Rabu, 13 Juni 2012

AS Serahkan Buronan Terpidana Kasus BLBI ke Indonesia

JAKARTA Petugas dinas imigrasi dan bea cukai Amerika Serikat (ICE)  hari ini menyerahkan Sherny Kojongian Saroha, mantan direktur eksekutif bank swasta di Indonesia kepada Kepolisian Negara Republik Indonesia. Sherny ditetapkan sebagai terpidana dalam sebuah pengadilan in absentia untuk kasus korupsi besar yang menyebabkan kerugian lebih dari 260 juta dolar AS bagi Pemerintah RI. Penyerahan ini merupakan buah dari hasil penyelidikan selama tiga tahun yang dilakukan oleh ICE sehingga berhasil mengirimkan Sherny dari AS. Kembalinya Sherny ke Indonesia untuk mempertanggungjawabkan pelanggaran hukumnya adalah hasil kerjasama aparat penegak hukum AS dan Indonesia. Hal ini merupakan salah satu contoh kerjasama yang erat antara Amerika Serikat dan Indonesia dalam kerangka  Kemitraan yang Komprehensif, kata Dubes AS Scot Marciel.   

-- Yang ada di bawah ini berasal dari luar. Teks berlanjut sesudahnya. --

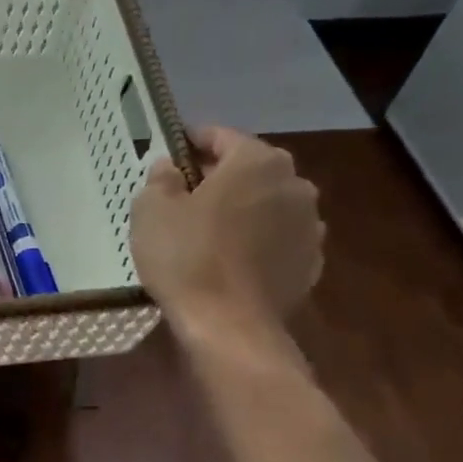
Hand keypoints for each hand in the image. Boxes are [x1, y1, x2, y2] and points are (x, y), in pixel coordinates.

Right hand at [130, 126, 323, 329]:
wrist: (228, 325)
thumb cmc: (186, 258)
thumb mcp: (151, 211)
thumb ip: (160, 179)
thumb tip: (169, 168)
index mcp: (256, 161)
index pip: (222, 137)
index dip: (193, 142)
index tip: (172, 153)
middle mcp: (294, 183)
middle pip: (250, 170)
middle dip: (220, 178)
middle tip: (186, 197)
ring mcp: (310, 225)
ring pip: (268, 205)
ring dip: (243, 210)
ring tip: (210, 232)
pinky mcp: (311, 262)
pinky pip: (278, 240)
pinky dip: (258, 242)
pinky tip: (232, 261)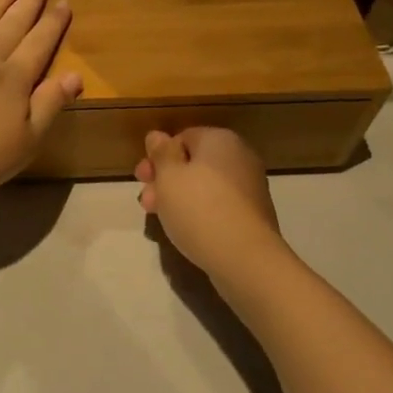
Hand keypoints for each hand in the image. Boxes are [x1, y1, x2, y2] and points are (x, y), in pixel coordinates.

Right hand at [135, 128, 284, 280]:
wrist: (244, 257)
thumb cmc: (199, 209)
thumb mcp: (168, 177)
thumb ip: (161, 153)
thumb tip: (157, 135)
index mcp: (220, 140)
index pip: (182, 137)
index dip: (158, 156)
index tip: (142, 178)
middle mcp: (239, 156)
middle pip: (193, 163)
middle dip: (165, 180)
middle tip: (145, 201)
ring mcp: (249, 187)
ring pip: (204, 186)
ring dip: (177, 198)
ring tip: (158, 218)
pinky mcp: (251, 214)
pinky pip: (217, 205)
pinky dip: (198, 212)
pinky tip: (184, 229)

Repatriasi ini adalah hasil langsung kerjasama internasional yang luarbiasa dari berbagai badan, kata James Ink, Atase Regional ICE untuk Penyelidikan Keamanan Dalam negeri di kantornya di Singapura. Kami tegaskan bahwa batasan-batasan internasional tidak akan menjadi penghalang untuk membawa para buronan kriminal ke meja hukum, ataupun membiarkan Amerika Serikat menjadi tempat berlindung bagi orang-orang yang ingin melarikan diri dari dakwaan hukum atas kejahatan yang mereka telah lakukan. Kasus ini juga menunjukkan dukungan AS terhadap Indonesia dalam memerangi korupsi dan penipuan. 

Dengan pengawalan petugas-petugas ICE, Sherny Kojongian Saroha, yang sebelumnya sempat menjadi direktur Bank Harapan Sentosa (BHS)  tahun 1990an, di pulangkan ke Indonesia dengan menggunakan sebuah pesawat komersial. Sherny yang sebelumnya berimigrasi ke AS dan tinggal di California Utara,  divonis 20 tahun penjara oleh pengadilan Indonesia tahun 2002 atas penyalahgunaan BLBI. Pengadilan juga memerintahkannya untuk membayar ganti rugi sebesar lebih dari 214 juta dolar AS.

Dakwaan terhadap Sherny diberikan setelah Bank Harapan Sentosa dinyatakan pailit pada November 1997, meskipun telah menerima bantuan BLBI lebih dari 260 juta dolar AS.  Sempat ditahan selama tiga minggu oleh pihak berwenang bulan Agustus 1998 untuk pemeriksaan mengenai perannya dalam bank yang pailit tersebut serta lenyapnya uang bantuan. 

Sherny resmi memasuki AS tahun 1999. Dalam aplikasinya kepada Layanan Imigrasi dan Kewarganegaraan USCIS, ia mengajukan izin tinggal secara permanen, namun tidak mengungkapkan penahanan atas dirinya yang pernah terjadi. Setelah menerima informasi mengenai catatan kriminalnya,  tahun 2009, agen khusus di San Fransisko bersama team Investigasi Keamanan Dalam Negeri ICE (HIS) memulai penyelidikan. Selama penyelidikan lembaga ini bekerjasama dengan perwakilan atase ICE di Jakarta untuk berkoordinasi dengan pihak berwenang Indonesia.

Pada November 2010, ICE menahan Sherny dan memasukannya dalam daftar proses penghapusan imigrasi. Bulan Juli 2011, hakim imigrasi bersama Kantor Eksekutif untuk Peninjauan Imigrasi Departemen Kehakiman  memutuskan mendukung ICE dan memerintahkan Sherny untuk dideportasi atas ketidakjujuran catatan pekerjaan dan penanahanan  dalam aplikasi imigrasi. Ia mengajukan banding ke Dewan Banding Imigrasi, yang ternyata badan inipun menegaskan perintah penghapusan.